Textauszug:
────

Et meure Paris et Helaine,
quiconques meurt, meurt à la douleur ...
François Villon

Während grade in einigen Zeitungen über die Zukunft oder die Zukunftslosigkeit der Lyrik disputiert wird, stirbt der letzte freie Rhapsode, der letzte aus dem alten Geschlecht dichtender Vaganten, dem das Versemachen so sehr Element war, daß es diesen gebrechlichen Leib für lange Jahre allein an die Erde zu binden schien.

Seine Begabung war unruhig und zuckend; in Beweglichkeit und Maskenkunst ohne Grenze. Es floß immer in einem schmalen Bändchen alles durcheinander: Heine, Rimbaud, Exoten, Rudolf Baumbach, Wedekind, Eichendorffs Mondscheinlyrik und Dialektwitz; Pathos, Melancholie und Biertischzote. Aus dem Einfall wurde blitzschnell Rhythmus, Wort, Refrain. Und über allem schwebte die einschmeichelnde Libertinage des Namens Klabund.

Er hatte keine Zeit und wußte es. Vieles von dem eilig Hingedichteten wird verwehen, trotzdem mehr übrigbleiben als von den meisten bändereichen Lyrikern seit Heinrich Heine. Vielleicht auch »Moreau«, gewiß »Bracke«.

Von seinen siebenunddreißig Jahren waren zwanzig eine rohe, handgreifliche Auseinandersetzung mit dem Tode. Ewige Flucht ins Sanatorium, Flucht vor dem kühlen Luftzug, Erbeben vor einem kleinen Kratzen im Halse, das den nächsten Anfall anzeigt. Das ist ein unmißverständliches Schicksal. Die Herren Poeten pflegen sonst immer sehr allgemein »am Leben« zu leiden. Die Herren Lyriker namentlich pflegen von früher Jugend an mit dem Tod auf gutem Versfuß zu stehen, seinen Namen unnütz zu führen, um doch bald solide zu heiraten und kleine Kinder und dicke Romane zu zeugen. Im Fall Klabund war das Leiden grausam deutlich lokalisiert.

Unter seinen vielen Schriften gibt es einen kleinen, wohl ganz vergessenen Band: »Deutsche Literaturgeschichte in einer Stunde«, der vor acht Jahren in einer Serie herausgekommen ist, die sonst bitterernsten Bildungszwecken diente. Da wird über verstaubte Größen der Literaturgeschichte, die kein Scherer sonst ungeschoren läßt, so freundlich und kurzweilig abgehandelt wie hier:

»Heinrich Laube (aus Sprottau, 1806-1884) schlug die dramatische Pauke, daß einem Sehen und Hören verging. Sein ›Graf Essex‹ war das erste Theaterstück, das ich als Knabe auf der Schmierenbühne einer märkischen Kleinstadt sah. Niemals mehr hat ein Drama solchen Eindruck auf mich gemacht. Ich sehe noch immer den schlotternden Essex im Kerker sitzen und höre auf einem vom Bäcker geborgten blechernen Kuchenteller zwölfmal die Stunde des Gerichtes schlagen. Alle Schauer jagen mir im Gedächtnis daran über den Rücken, und ich drücke den vereinigten Geistern von Laube und Essex pietätvoll und gerührt die Hand.«

Klabund (Alfred Henschke aus Crossen, 1890-1928) wird in die Literaturgeschichte und Nachschlagewerke eingehen. Möge er Federn finden, die so anmutig die Erinnerung an sein kurzes, krankes, melodienreiches Leben wahren.

────

Quelldatensätze
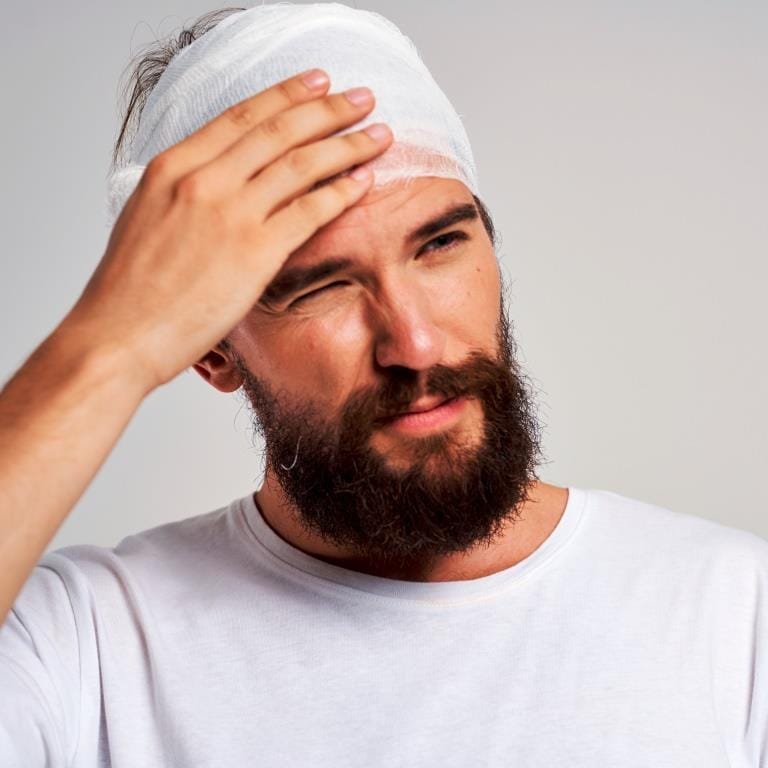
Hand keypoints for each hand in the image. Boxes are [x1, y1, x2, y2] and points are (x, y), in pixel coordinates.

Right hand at [63, 69, 391, 392]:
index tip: (317, 83)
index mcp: (172, 167)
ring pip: (301, 164)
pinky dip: (340, 192)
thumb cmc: (130, 288)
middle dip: (328, 109)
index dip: (285, 95)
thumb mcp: (147, 217)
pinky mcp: (253, 252)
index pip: (240, 116)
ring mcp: (230, 214)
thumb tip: (217, 181)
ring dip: (346, 146)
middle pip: (278, 131)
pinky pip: (308, 211)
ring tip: (379, 135)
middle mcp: (202, 180)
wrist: (119, 334)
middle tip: (363, 99)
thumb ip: (184, 191)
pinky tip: (363, 181)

────

Arbeitsauftrag:
Erläutern Sie in ein bis drei Sätzen, worin sich Klabunds Leiden laut dem Text über Klabund von dem der meisten Lyriker unterscheidet. Stützen Sie sich ausschließlich auf den Text.

Ihre Antwort:
Die meisten Lyriker leiden laut Text nur allgemein „am Leben“ und führen den Namen des Todes unnütz, bevor sie solide heiraten und kleine Kinder und dicke Romane zeugen. Bei Klabund war das Leiden dagegen grausam deutlich lokalisiert. Zwanzig seiner siebenunddreißig Jahre waren eine handgreifliche Auseinandersetzung mit dem Tode, mit ewiger Flucht ins Sanatorium und Angst vor jedem Luftzug und jedem Kratzen im Halse, das den nächsten Anfall anzeigte.